Juliana Hatfield: I did not personally choose the venues, generally. My booking agent is the one who looks around to see what is available and suitable for us in each town. There are a few places around the country which I strongly dislike playing, and I tell my agent not to book us in those places, but apart from that, I let him use his judgment. I enjoy playing a variety of different-sized and different-vibed venues, large and small. Size doesn't matter!

SFBAC: A number of artists have embraced crowdfunding for new releases, but it feels like you’ve done it in a really authentic way. How do you walk that line between working directly with fans to bring your vision to life while maintaining your sanity?

Juliana Hatfield: It seems like everyone is a critic these days, even more so when people contribute money to a project in progress. I just try to pace myself so that I can do all the work in an orderly way and not get overwhelmed with too much at once. I am very good with repetitive, interminable grunt work tasks--I find the factory-like activity of packing CDs one by one into cardboard mailers to be calming, soothing, Zen--so I am great at fulfilling obligations to crowdfunder people. I think people appreciate that I am doing the work myself and I am not removed from any part of the process.

SFBAC: On your site it says that the new album is “unsentimental” but if feels like there are smiling moments of joy between the sighs—“If Only We Were Dogs” being one of those examples.

Juliana Hatfield: I think a person can be unsentimental and joyful at the same time.

SFBAC: Speaking of dogs—who’s that puppy on your home page?
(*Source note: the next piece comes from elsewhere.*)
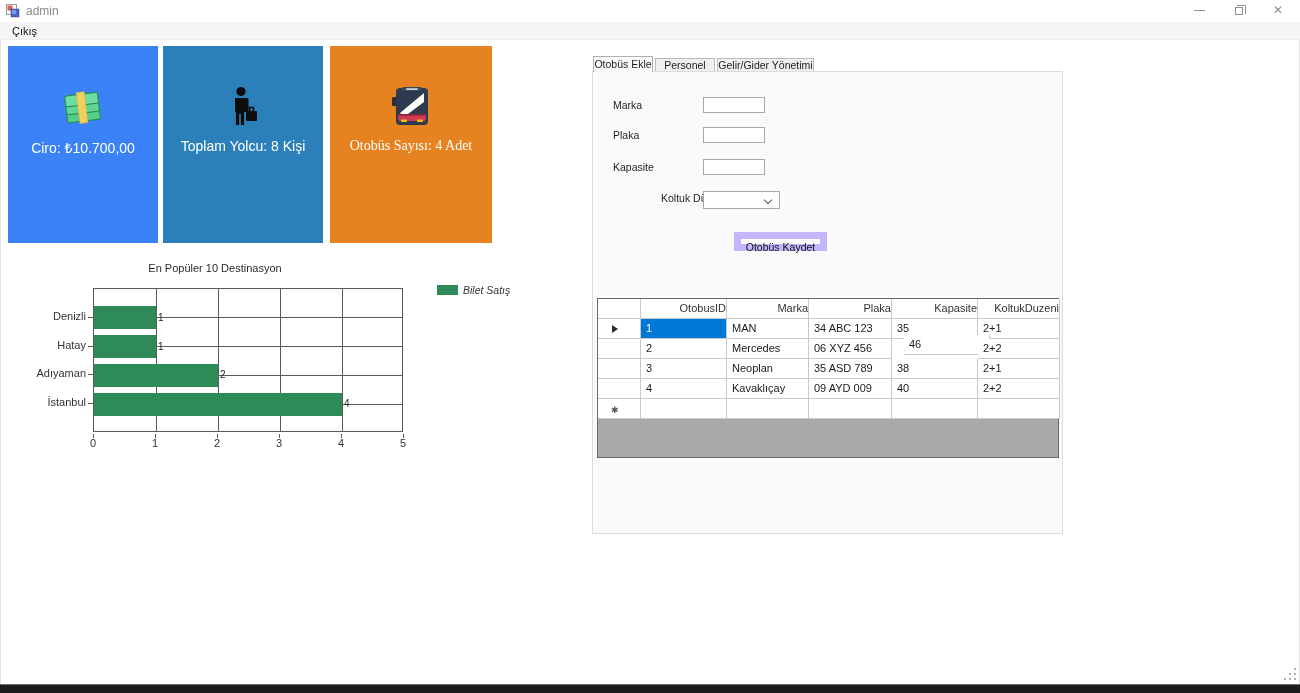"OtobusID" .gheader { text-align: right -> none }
Juliana Hatfield: That is my dearly departed mutt, Ozzy. I found him--a stray--on a beach in Puerto Rico. He had a great but too-short life up in Massachusetts with me and my other dog . He died a year and a half ago of kidney disease.
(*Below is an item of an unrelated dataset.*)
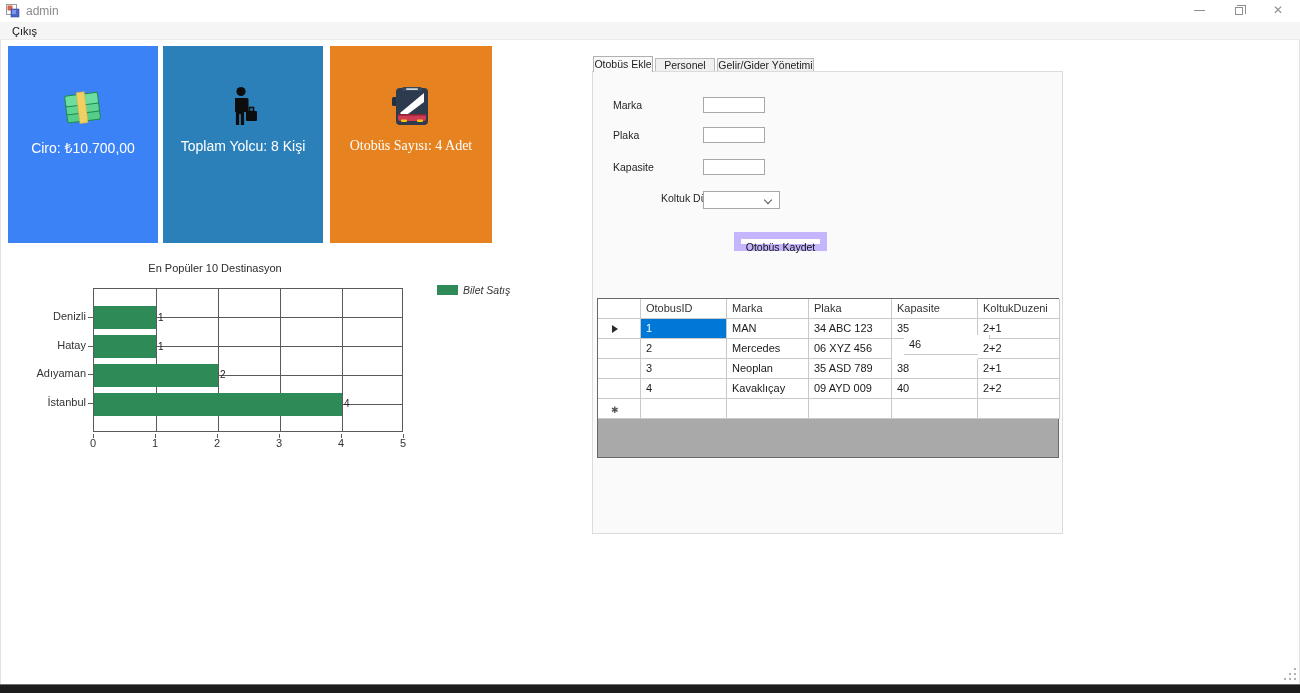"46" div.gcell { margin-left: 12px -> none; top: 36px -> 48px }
SFBAC: Listening again to “Become What You Are” I’m struck how so many of the songs capture the feeling of being in between spaces, in transition. “Feelin’ Massachusetts” always gets me with visions of walking and falling and floating—everything’s shifting, including the sky. What were some of the things you were going through as you recorded that record? That song?

Juliana Hatfield: I was a confused, kind of miserable young woman. I had a lot of emotional problems and mood swings and I couldn't seem to find my right place in the world. I loved music and was very dedicated to expressing my honest feelings/searchings in a rock/pop context. I am from a smallish town on the southeastern shore of Massachusetts. The town was kind of cut off from the exciting bigger world and I always really wanted to get out and find my way and find somewhere to belong. Music helped me.

SFBAC: Juliana, thanks so much for taking the time to speak with us and we're looking forward to your show here in San Francisco in a couple of weeks. Have a great tour!